I showed that what you wrote is technically incorrect, but did not say that what you actually did is wrong.

So I think we are both agreeing with you. Are you saying that your lecturer explicitly said that "we can't substitute" in this case? You may need to tell us exactly what was said, in addition to showing us your actual work in solving the example you gave Jomo. We only know what you tell us.

 

[Ozma]

@Dr.Peterson: You are right, thanks for the time you all are giving me! Unfortunately now I can't talk to my lecturer due to holidays, so that's why I'm asking for your help. In the example I gave to Jomo I have no doubts, but I will proceed to post my work to give all the help possible in being clear.

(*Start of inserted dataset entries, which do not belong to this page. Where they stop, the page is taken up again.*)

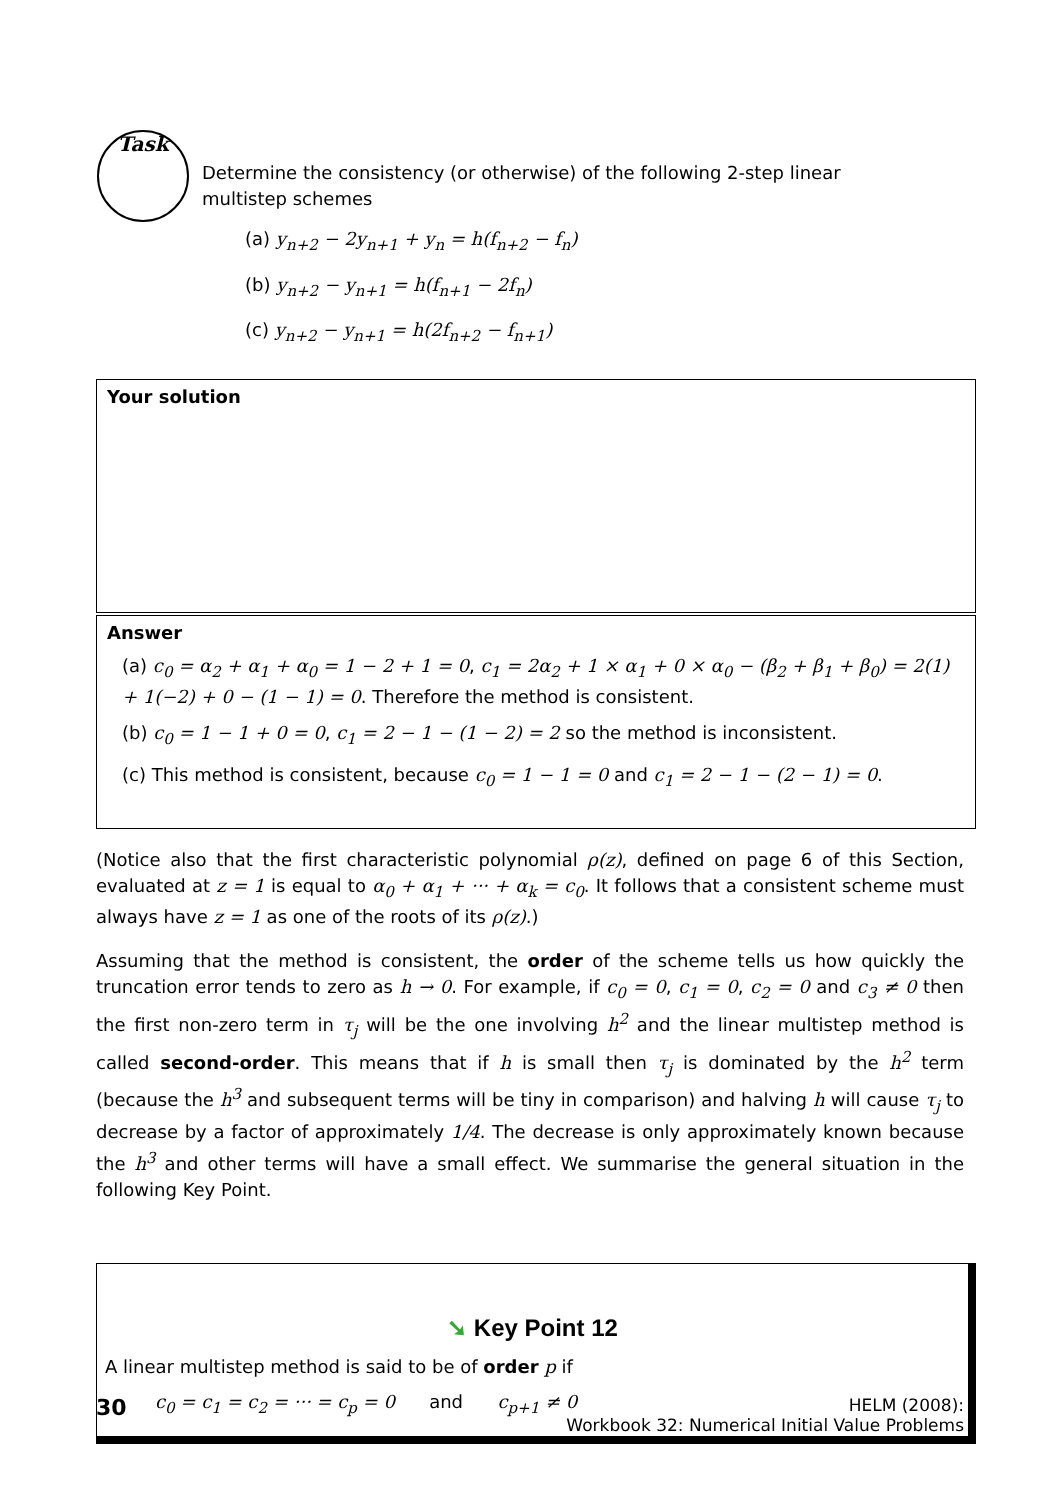Task
Determine the consistency (or otherwise) of the following 2-step linear multistep schemes
(a) y<sub>n+2</sub> − 2y<sub>n+1</sub> + y<sub>n</sub> = h(f<sub>n+2</sub> − f<sub>n</sub>)
(b) y<sub>n+2</sub> − y<sub>n+1</sub> = h(f<sub>n+1</sub> − 2f<sub>n</sub>)
(c) y<sub>n+2</sub> − y<sub>n+1</sub> = h(2f<sub>n+2</sub> − f<sub>n+1</sub>)
Your solution
Answer
(a) c<sub>0</sub> = α<sub>2</sub> + α<sub>1</sub> + α<sub>0</sub> = 1 − 2 + 1 = 0, c<sub>1</sub> = 2α<sub>2</sub> + 1 × α<sub>1</sub> + 0 × α<sub>0</sub> − (β<sub>2</sub> + β<sub>1</sub> + β<sub>0</sub>) = 2(1) + 1(−2) + 0 − (1 − 1) = 0. Therefore the method is consistent.
(b) c<sub>0</sub> = 1 − 1 + 0 = 0, c<sub>1</sub> = 2 − 1 − (1 − 2) = 2 so the method is inconsistent.
(c) This method is consistent, because c<sub>0</sub> = 1 − 1 = 0 and c<sub>1</sub> = 2 − 1 − (2 − 1) = 0.
(Notice also that the first characteristic polynomial ρ(z), defined on page 6 of this Section, evaluated at z = 1 is equal to α<sub>0</sub> + α<sub>1</sub> + ··· + α<sub>k</sub> = c<sub>0</sub>. It follows that a consistent scheme must always have z = 1 as one of the roots of its ρ(z).)
Assuming that the method is consistent, the order of the scheme tells us how quickly the truncation error tends to zero as h → 0. For example, if c<sub>0</sub> = 0, c<sub>1</sub> = 0, c<sub>2</sub> = 0 and c<sub>3</sub> ≠ 0 then the first non-zero term in τ<sub>j</sub> will be the one involving h<sup>2</sup> and the linear multistep method is called second-order. This means that if h is small then τ<sub>j</sub> is dominated by the h<sup>2</sup> term (because the h<sup>3</sup> and subsequent terms will be tiny in comparison) and halving h will cause τ<sub>j</sub> to decrease by a factor of approximately 1/4. The decrease is only approximately known because the h<sup>3</sup> and other terms will have a small effect. We summarise the general situation in the following Key Point.
➘ Key Point 12
A linear multistep method is said to be of order p if
c<sub>0</sub> = c<sub>1</sub> = c<sub>2</sub> = ··· = c<sub>p</sub> = 0 and c<sub>p+1</sub> ≠ 0
30
HELM (2008):
Workbook 32: Numerical Initial Value Problems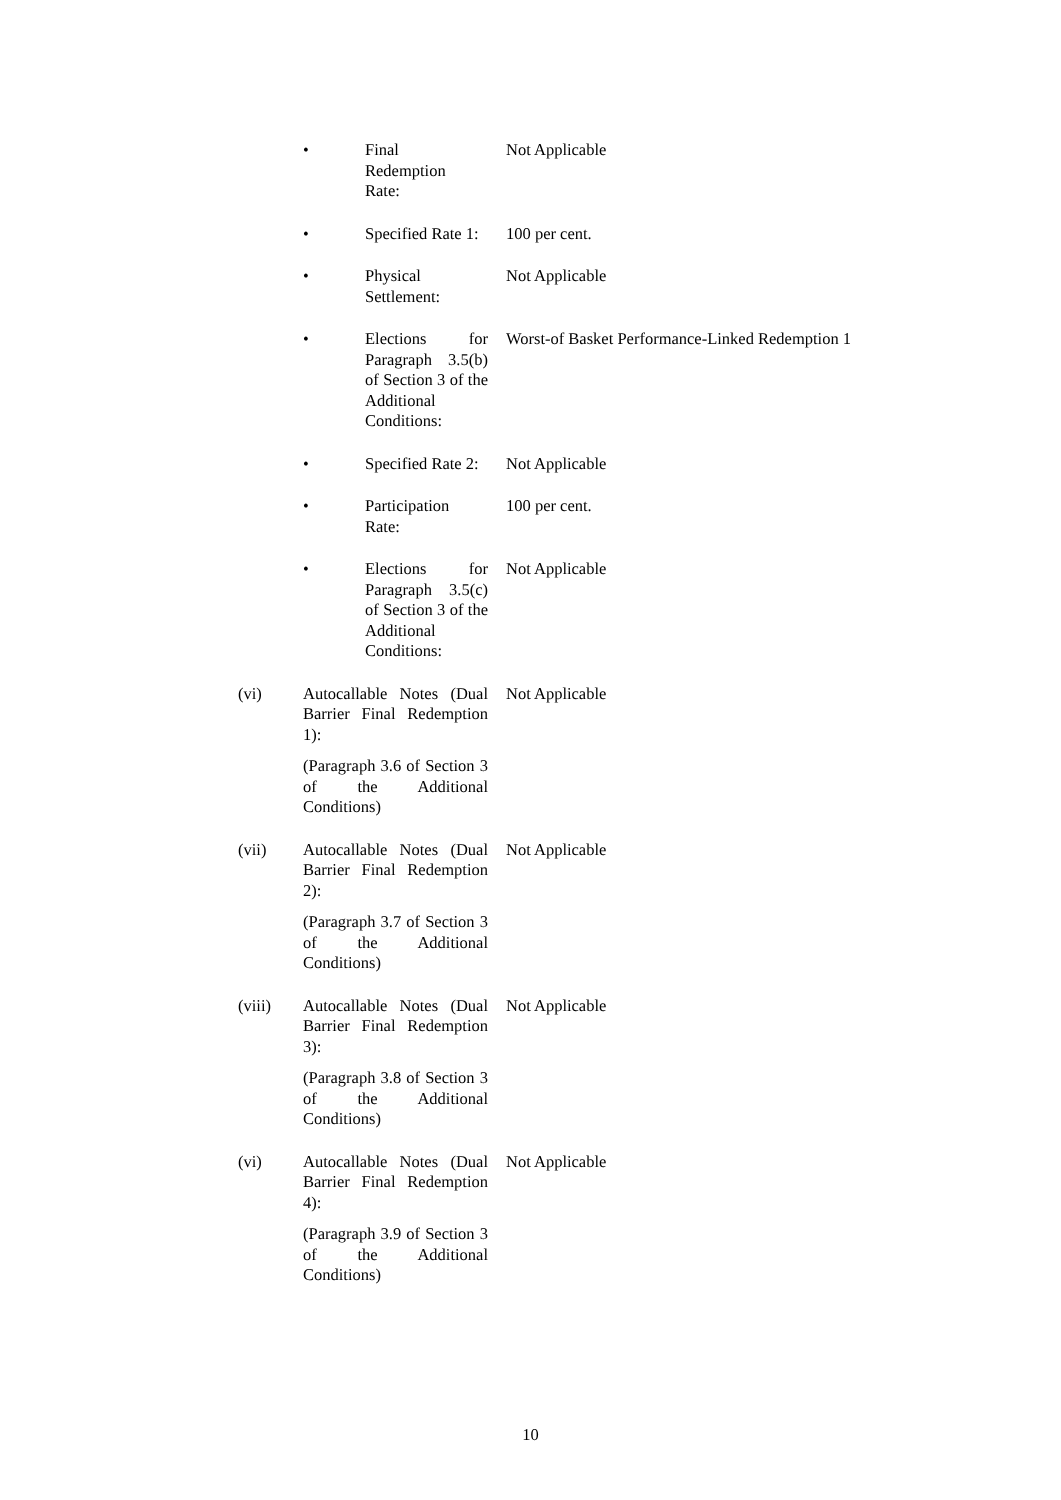• Final
Redemption
Rate:
Not Applicable
• Specified Rate 1:
100 per cent.
• Physical
Settlement:
Not Applicable
• Elections for Paragraph 3.5(b) of Section 3 of the Additional Conditions:
Worst-of Basket Performance-Linked Redemption 1
• Specified Rate 2:
Not Applicable
• Participation
Rate:
100 per cent.
• Elections for Paragraph 3.5(c) of Section 3 of the Additional Conditions:
Not Applicable
(vi) Autocallable Notes (Dual Barrier Final Redemption 1):
(Paragraph 3.6 of Section 3 of the Additional Conditions)
Not Applicable
(vii) Autocallable Notes (Dual Barrier Final Redemption 2):
(Paragraph 3.7 of Section 3 of the Additional Conditions)
Not Applicable
(viii) Autocallable Notes (Dual Barrier Final Redemption 3):
(Paragraph 3.8 of Section 3 of the Additional Conditions)
Not Applicable
(vi) Autocallable Notes (Dual Barrier Final Redemption 4):
(Paragraph 3.9 of Section 3 of the Additional Conditions)
Not Applicable
10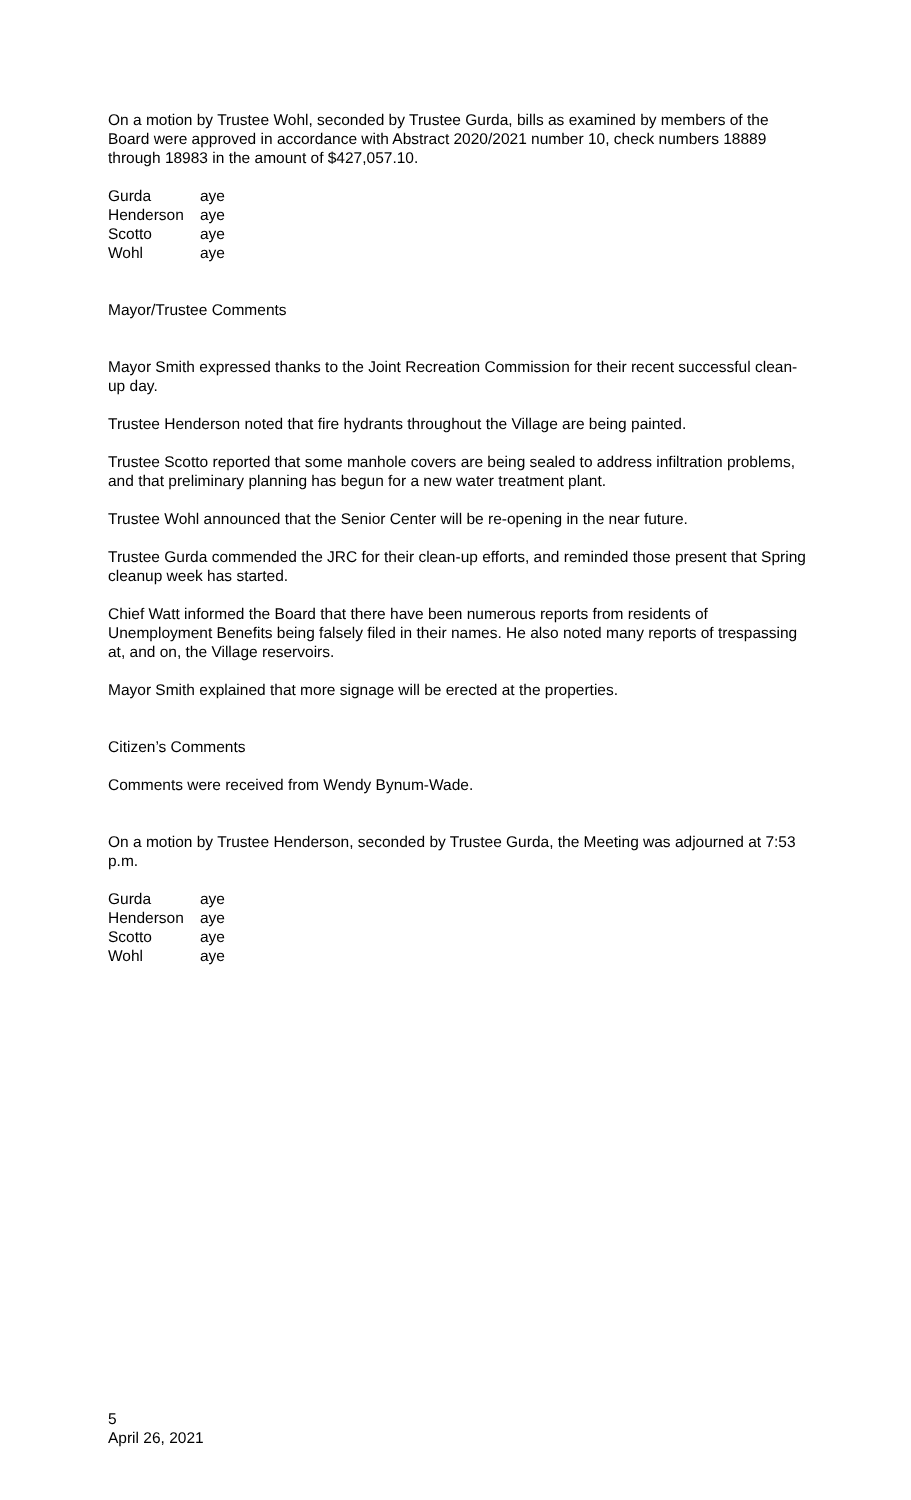On a motion by Trustee Wohl, seconded by Trustee Gurda, bills as examined by members of the Board were approved in accordance with Abstract 2020/2021 number 10, check numbers 18889 through 18983 in the amount of $427,057.10.
| Gurda | aye |
| Henderson | aye |
| Scotto | aye |
| Wohl | aye |
Mayor/Trustee Comments
Mayor Smith expressed thanks to the Joint Recreation Commission for their recent successful clean-up day.
Trustee Henderson noted that fire hydrants throughout the Village are being painted.
Trustee Scotto reported that some manhole covers are being sealed to address infiltration problems, and that preliminary planning has begun for a new water treatment plant.
Trustee Wohl announced that the Senior Center will be re-opening in the near future.
Trustee Gurda commended the JRC for their clean-up efforts, and reminded those present that Spring cleanup week has started.
Chief Watt informed the Board that there have been numerous reports from residents of Unemployment Benefits being falsely filed in their names. He also noted many reports of trespassing at, and on, the Village reservoirs.
Mayor Smith explained that more signage will be erected at the properties.
Citizen’s Comments
Comments were received from Wendy Bynum-Wade.
On a motion by Trustee Henderson, seconded by Trustee Gurda, the Meeting was adjourned at 7:53 p.m.
| Gurda | aye |
| Henderson | aye |
| Scotto | aye |
| Wohl | aye |
5
April 26, 2021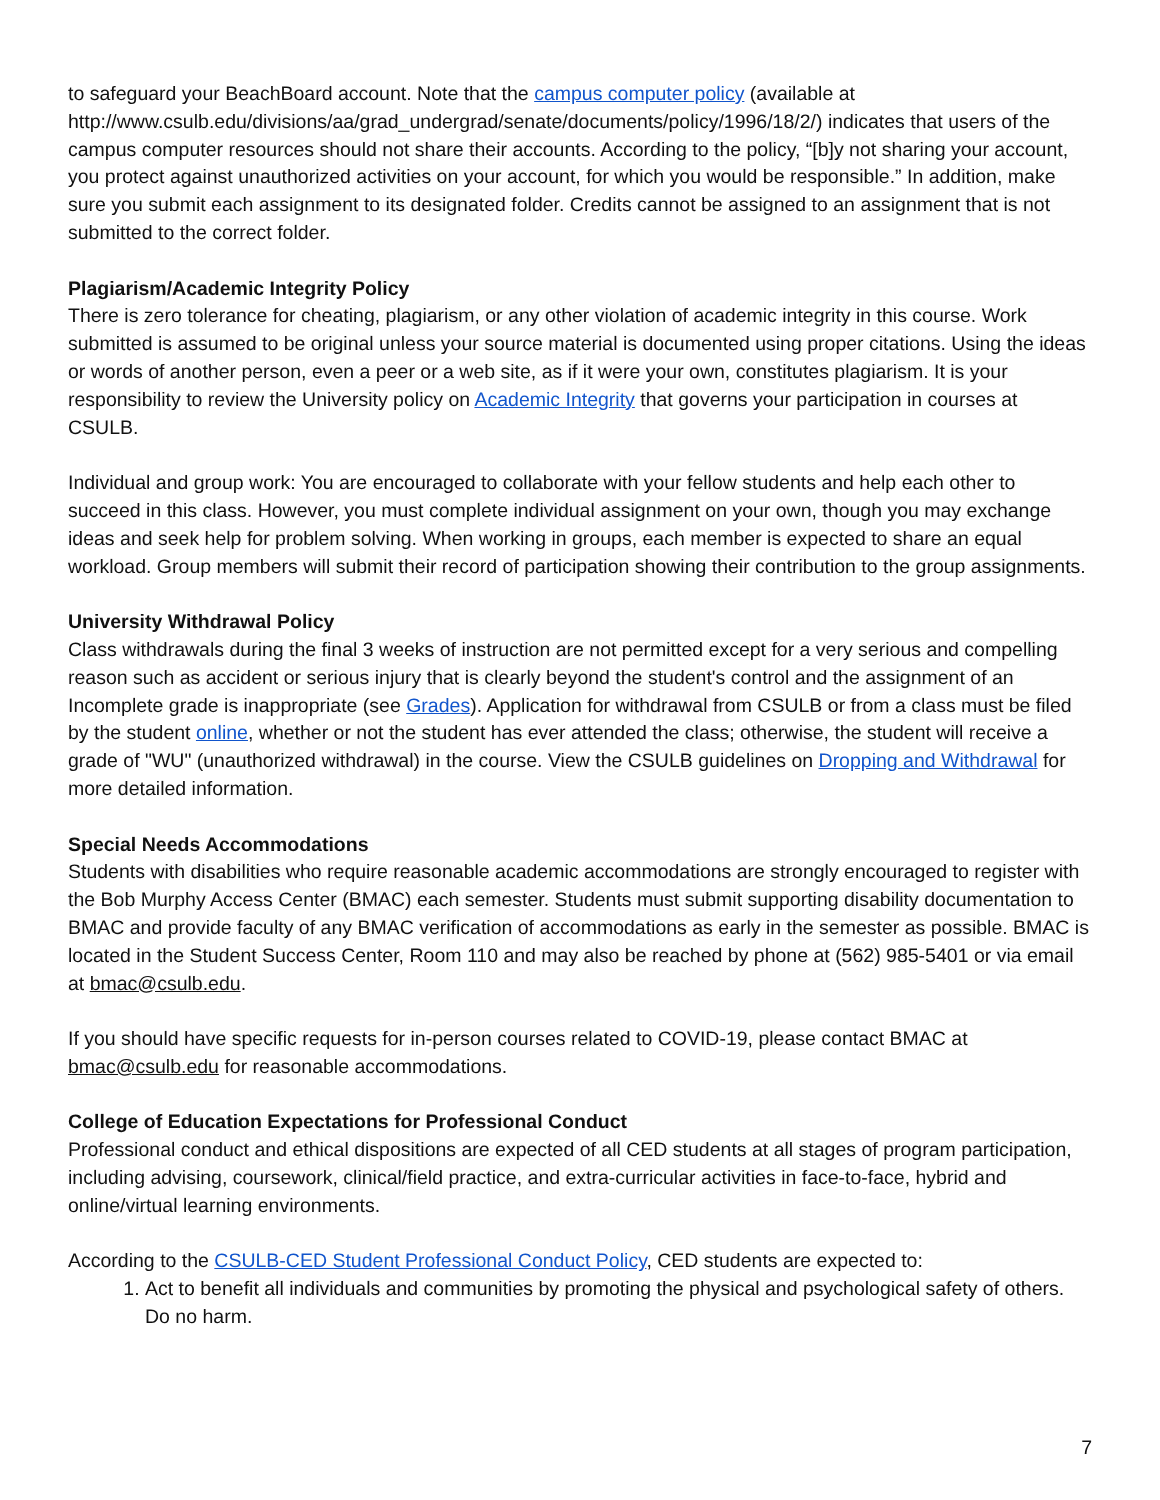to safeguard your BeachBoard account. Note that the campus computer policy (available at http://www.csulb.edu/divisions/aa/grad_undergrad/senate/documents/policy/1996/18/2/) indicates that users of the campus computer resources should not share their accounts. According to the policy, “[b]y not sharing your account, you protect against unauthorized activities on your account, for which you would be responsible.” In addition, make sure you submit each assignment to its designated folder. Credits cannot be assigned to an assignment that is not submitted to the correct folder.
Plagiarism/Academic Integrity Policy
There is zero tolerance for cheating, plagiarism, or any other violation of academic integrity in this course. Work submitted is assumed to be original unless your source material is documented using proper citations. Using the ideas or words of another person, even a peer or a web site, as if it were your own, constitutes plagiarism. It is your responsibility to review the University policy on Academic Integrity that governs your participation in courses at CSULB.
Individual and group work: You are encouraged to collaborate with your fellow students and help each other to succeed in this class. However, you must complete individual assignment on your own, though you may exchange ideas and seek help for problem solving. When working in groups, each member is expected to share an equal workload. Group members will submit their record of participation showing their contribution to the group assignments.
University Withdrawal Policy
Class withdrawals during the final 3 weeks of instruction are not permitted except for a very serious and compelling reason such as accident or serious injury that is clearly beyond the student's control and the assignment of an Incomplete grade is inappropriate (see Grades). Application for withdrawal from CSULB or from a class must be filed by the student online, whether or not the student has ever attended the class; otherwise, the student will receive a grade of "WU" (unauthorized withdrawal) in the course. View the CSULB guidelines on Dropping and Withdrawal for more detailed information.
Special Needs Accommodations
Students with disabilities who require reasonable academic accommodations are strongly encouraged to register with the Bob Murphy Access Center (BMAC) each semester. Students must submit supporting disability documentation to BMAC and provide faculty of any BMAC verification of accommodations as early in the semester as possible. BMAC is located in the Student Success Center, Room 110 and may also be reached by phone at (562) 985-5401 or via email at bmac@csulb.edu.
If you should have specific requests for in-person courses related to COVID-19, please contact BMAC at bmac@csulb.edu for reasonable accommodations.
College of Education Expectations for Professional Conduct
Professional conduct and ethical dispositions are expected of all CED students at all stages of program participation, including advising, coursework, clinical/field practice, and extra-curricular activities in face-to-face, hybrid and online/virtual learning environments.
According to the CSULB-CED Student Professional Conduct Policy, CED students are expected to:
1. Act to benefit all individuals and communities by promoting the physical and psychological safety of others. Do no harm.
7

My work for the example for Jomo: From the equation [MATH]2x+y=6[/MATH] it follows that [MATH]y=6-2x[/MATH] and so, since it must be both true that [MATH]f(x,y)=x^2y[/MATH] and [MATH]2x+y=6[/MATH], it follows that [MATH]f(x,y)=f(x,6-2x)=x^2(6-2x)=6x^2-2x^3=g(x)[/MATH].
So, since [MATH]g[/MATH] is differentiable, it follows that [MATH]g'(x)=12x-6x^2=0 \iff x_1=0 \lor x_2=2[/MATH]. So, finding [MATH]y[/MATH] from the constraint, it follows that the points for the extrema are [MATH]P_1=(0,6) \lor P_2 =(2,2)[/MATH], by direct calculations [MATH]P_1[/MATH] is a point of minimum for [MATH]f[/MATH] and [MATH]P_2[/MATH] is a point of maximum for [MATH]f[/MATH].

About what my lecturer said precisely, it is the following: "The function [MATH]f(x,y)=x^2+y^2[/MATH] is a continuous function on all [MATH]\mathbb{R}^2[/MATH] and the set identified by the equation [MATH]4x^2+y^2=1[/MATH] is compact, so for the Weierstrass theorem [MATH]f[/MATH] admits maximum and minimum in that set. But if we substitute [MATH]y^2=1-4x^2[/MATH], obtained from the constraint, in the function, we get the function [MATH]g(x)=1-3x^2[/MATH] of the only variable [MATH]x[/MATH], and since [MATH]g'(x)=-6x \geq 0 \iff x\leq 0[/MATH] it follows that [MATH]x=0[/MATH] is a maximum for [MATH]g[/MATH] and [MATH]g[/MATH] hasn't a minimum. So it follows that [MATH]f[/MATH] has maximum in the corresponding points and has no minimum; of course this is completely wrong (minimum has to exist because of Weierstrass)."

But, as you can now see, he didn't say why this is wrong. Hope that now is clearer!

 

[Dr.Peterson]

Ah! That does tell me a lot. It clearly tells you one sort of "why": It's incorrect because it misses the minima.

One thing you might do to find out why that happens (the "why" you are asking), and how you might know ahead of time not to do what you did, is to find those minima and think about what makes those points special. Doing that will probably be more instructive than a direct answer -- and maybe that is why you haven't yet been told.

Another thing I neglected to ask was, what method you have been taught to be correct, and what you found when you applied it. That might give us more context to know what you are learning and what the point of this example is.